Article Text
Abstract
Application for ESRA Abstract Prizes: I apply as an Anesthesiologist (Aged 35 years old or less)
Background and Aims Radiofrequency (RF) is an effective treatment for patients suffering from cervical pain originating in the facet joints; since there is some variability in performing the technique, our objective is to analyse it current situation in Spain.
Methods We have performed a survey to analyse the situation of the use of RF to treat the cervical medial branch; shared trough the Spanish pain society, 91 people answered it.

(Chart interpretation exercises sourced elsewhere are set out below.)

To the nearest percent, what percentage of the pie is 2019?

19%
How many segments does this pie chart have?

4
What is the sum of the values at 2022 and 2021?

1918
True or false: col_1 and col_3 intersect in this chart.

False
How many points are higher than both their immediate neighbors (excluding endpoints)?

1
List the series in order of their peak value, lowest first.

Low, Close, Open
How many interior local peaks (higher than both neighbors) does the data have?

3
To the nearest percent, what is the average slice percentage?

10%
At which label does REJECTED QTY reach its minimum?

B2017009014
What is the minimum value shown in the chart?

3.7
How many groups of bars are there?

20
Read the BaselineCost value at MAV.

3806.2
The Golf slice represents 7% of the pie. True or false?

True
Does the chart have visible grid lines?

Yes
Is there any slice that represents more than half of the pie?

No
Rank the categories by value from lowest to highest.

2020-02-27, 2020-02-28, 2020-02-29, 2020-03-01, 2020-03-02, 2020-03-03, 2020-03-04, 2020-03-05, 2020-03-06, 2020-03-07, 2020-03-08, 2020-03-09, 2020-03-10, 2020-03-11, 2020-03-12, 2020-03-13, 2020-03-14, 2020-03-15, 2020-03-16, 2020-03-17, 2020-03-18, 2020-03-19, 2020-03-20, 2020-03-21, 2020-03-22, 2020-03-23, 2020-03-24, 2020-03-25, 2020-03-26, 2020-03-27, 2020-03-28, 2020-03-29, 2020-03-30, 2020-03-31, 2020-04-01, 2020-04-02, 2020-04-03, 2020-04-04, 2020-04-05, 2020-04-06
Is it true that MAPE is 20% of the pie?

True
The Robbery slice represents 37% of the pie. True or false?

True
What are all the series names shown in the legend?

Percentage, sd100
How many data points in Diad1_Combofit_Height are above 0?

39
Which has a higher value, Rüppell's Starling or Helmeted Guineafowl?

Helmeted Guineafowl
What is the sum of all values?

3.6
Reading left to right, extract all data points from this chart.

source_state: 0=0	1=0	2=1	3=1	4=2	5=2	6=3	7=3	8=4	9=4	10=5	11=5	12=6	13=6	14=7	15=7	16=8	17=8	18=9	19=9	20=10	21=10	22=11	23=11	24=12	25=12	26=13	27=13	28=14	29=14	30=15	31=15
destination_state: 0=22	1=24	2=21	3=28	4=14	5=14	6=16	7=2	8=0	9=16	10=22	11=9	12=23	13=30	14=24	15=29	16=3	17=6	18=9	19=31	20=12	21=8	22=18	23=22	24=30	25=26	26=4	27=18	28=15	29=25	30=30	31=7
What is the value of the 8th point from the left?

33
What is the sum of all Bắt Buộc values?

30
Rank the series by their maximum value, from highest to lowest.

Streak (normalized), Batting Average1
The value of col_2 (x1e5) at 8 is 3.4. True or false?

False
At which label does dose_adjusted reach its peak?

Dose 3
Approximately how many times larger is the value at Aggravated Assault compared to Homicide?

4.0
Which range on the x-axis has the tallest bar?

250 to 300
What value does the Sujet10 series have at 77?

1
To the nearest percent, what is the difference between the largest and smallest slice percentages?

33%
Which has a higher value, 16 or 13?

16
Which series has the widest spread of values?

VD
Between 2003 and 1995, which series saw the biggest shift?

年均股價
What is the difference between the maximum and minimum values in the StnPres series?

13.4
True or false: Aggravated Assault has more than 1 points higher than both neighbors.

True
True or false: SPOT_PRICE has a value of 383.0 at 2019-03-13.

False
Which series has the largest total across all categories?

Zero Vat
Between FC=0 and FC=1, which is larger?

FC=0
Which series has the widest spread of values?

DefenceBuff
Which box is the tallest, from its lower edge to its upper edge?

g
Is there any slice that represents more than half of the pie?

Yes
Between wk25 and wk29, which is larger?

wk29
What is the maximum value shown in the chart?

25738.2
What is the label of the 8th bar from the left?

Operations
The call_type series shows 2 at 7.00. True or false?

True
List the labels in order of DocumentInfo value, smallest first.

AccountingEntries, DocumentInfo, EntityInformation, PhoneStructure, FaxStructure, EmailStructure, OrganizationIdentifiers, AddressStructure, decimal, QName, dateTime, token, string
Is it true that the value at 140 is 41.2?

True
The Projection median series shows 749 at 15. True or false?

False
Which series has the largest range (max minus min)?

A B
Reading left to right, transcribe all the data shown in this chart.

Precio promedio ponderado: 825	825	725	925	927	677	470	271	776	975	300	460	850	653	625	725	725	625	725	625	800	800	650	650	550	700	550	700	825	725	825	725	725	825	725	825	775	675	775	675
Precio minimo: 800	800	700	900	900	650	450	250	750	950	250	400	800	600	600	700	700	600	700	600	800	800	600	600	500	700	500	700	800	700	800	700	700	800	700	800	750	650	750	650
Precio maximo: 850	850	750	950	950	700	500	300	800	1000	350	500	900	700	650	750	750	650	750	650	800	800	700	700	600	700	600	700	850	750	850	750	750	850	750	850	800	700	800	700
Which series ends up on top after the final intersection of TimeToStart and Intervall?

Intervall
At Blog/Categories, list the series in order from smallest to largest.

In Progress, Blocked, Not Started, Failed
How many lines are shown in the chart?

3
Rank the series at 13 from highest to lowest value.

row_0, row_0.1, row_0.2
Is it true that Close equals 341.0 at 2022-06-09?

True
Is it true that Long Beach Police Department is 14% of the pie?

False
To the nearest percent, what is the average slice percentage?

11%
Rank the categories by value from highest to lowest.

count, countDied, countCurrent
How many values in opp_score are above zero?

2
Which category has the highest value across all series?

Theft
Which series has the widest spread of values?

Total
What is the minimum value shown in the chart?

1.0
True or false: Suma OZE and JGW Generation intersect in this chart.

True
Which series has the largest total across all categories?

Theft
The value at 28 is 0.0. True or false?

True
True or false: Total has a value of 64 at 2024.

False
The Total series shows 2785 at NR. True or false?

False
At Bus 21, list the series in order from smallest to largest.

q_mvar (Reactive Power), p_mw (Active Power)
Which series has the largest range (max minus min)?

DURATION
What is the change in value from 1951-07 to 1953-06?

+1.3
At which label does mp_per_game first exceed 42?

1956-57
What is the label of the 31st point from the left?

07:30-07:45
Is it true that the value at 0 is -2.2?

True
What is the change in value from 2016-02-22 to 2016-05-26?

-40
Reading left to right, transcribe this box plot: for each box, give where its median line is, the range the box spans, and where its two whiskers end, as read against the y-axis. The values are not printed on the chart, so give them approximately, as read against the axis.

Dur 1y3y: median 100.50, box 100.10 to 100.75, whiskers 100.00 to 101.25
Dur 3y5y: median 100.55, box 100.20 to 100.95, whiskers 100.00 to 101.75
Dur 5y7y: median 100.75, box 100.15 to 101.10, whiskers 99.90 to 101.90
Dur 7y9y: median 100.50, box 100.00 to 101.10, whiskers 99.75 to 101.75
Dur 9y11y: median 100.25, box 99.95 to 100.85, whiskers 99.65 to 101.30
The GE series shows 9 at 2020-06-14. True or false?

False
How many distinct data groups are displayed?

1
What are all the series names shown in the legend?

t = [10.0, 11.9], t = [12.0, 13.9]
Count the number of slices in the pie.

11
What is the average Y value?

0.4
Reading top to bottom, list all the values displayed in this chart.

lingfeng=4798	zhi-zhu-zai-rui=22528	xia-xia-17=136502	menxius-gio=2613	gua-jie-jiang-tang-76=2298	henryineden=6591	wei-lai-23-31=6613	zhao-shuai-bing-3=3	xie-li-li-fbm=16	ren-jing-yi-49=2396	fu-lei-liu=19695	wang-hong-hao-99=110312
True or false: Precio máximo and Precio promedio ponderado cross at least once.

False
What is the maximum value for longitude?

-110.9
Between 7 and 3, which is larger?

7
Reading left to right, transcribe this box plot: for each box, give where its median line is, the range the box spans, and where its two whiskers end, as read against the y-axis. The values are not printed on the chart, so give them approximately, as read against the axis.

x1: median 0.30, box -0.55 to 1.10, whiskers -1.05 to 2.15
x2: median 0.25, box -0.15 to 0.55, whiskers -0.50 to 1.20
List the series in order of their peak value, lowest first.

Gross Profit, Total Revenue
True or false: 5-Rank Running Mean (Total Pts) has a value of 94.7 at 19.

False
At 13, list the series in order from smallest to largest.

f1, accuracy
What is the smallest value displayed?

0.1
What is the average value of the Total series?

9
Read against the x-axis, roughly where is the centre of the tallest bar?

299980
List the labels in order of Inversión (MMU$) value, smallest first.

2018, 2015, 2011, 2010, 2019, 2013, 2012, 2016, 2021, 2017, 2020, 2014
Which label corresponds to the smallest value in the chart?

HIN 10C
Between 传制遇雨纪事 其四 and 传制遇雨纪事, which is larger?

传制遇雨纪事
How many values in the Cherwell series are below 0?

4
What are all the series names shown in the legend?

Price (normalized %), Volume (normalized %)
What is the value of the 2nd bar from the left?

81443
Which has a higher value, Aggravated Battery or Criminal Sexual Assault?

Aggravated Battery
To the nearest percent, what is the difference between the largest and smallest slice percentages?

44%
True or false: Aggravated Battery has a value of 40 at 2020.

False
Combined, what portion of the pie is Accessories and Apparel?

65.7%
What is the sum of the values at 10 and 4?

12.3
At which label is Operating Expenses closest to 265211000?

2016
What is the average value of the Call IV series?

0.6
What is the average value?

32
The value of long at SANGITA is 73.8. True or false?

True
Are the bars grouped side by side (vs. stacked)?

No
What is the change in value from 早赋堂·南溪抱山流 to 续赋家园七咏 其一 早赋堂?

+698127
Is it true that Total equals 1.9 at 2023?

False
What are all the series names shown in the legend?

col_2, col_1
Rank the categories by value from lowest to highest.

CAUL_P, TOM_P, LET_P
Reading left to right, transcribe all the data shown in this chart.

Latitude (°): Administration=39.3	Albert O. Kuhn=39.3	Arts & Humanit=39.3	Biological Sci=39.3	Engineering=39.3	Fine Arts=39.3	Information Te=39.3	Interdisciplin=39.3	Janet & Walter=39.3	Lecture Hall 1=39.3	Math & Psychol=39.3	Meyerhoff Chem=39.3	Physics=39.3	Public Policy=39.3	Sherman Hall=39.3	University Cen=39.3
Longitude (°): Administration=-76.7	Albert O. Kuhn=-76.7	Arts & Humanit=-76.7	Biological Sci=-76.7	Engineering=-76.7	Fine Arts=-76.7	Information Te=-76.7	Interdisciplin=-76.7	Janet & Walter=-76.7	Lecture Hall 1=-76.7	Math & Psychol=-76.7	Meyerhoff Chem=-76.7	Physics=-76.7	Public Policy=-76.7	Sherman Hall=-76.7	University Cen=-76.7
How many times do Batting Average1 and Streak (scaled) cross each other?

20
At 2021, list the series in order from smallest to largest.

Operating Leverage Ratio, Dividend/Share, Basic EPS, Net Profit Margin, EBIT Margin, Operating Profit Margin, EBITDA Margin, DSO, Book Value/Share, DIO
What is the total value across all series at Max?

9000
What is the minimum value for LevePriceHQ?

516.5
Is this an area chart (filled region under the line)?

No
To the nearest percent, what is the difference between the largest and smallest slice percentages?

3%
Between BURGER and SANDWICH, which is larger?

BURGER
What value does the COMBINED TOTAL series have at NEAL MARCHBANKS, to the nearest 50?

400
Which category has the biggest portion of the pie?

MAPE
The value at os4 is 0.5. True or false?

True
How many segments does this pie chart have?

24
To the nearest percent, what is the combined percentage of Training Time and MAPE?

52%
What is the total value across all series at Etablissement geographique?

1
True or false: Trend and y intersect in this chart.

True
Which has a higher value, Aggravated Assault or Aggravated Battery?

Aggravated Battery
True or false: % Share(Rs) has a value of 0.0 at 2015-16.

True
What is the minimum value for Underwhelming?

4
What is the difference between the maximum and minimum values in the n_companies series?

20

Results 15/91 perform one ultrasound-guided diagnostic block, 30/91 perform one fluoroscopy-guided block, 15/91 perform either one fluoroscopy or ultrasound-guided block depending on the patient, 5/91 perform two fluoroscopy-guided blocks and 1/91 perform two ultrasound-guided blocks. 35/91 do the parallel approach and 27/91 the perpendicular approach. 57/91 guide the RF with fluoroscopy, 22/91 with ultrasound, 10/91 combining ultrasound and fluoroscopy and 1 with CT. 58/91 use conventional and 27/91 use pulsed. For cannula diameter, 17/91 use 22G, 44/91 use 20G, 16/91 use 18G and 1/91 use 16G. For active tip, 3/91 use 2mm, 50/91 use 5mm and 26/91 use 10mm. 15/91 use blunt-straight, 30/91 use sharp- straight, 13/91 use blunt-curved and 19/91 use sharp-curved. 27/91 apply the RF at 42°C, 9/91 at 45-60°C, 45/91 at 80°C, 4/91 at 85°C and 1/91 at 90°C. 1/91 apply 60 seconds of RF, 50/91 apply 90 seconds, 9/91 apply 120 seconds, 1/91 apply 150 seconds and 6/91 apply 180 seconds. 49/91 do one lesion, 13/91 two lesions and 11/91 three lesions.
Conclusions We need to stablish the best form to perform RF for treating cervical pain originating in the cervical facet joints.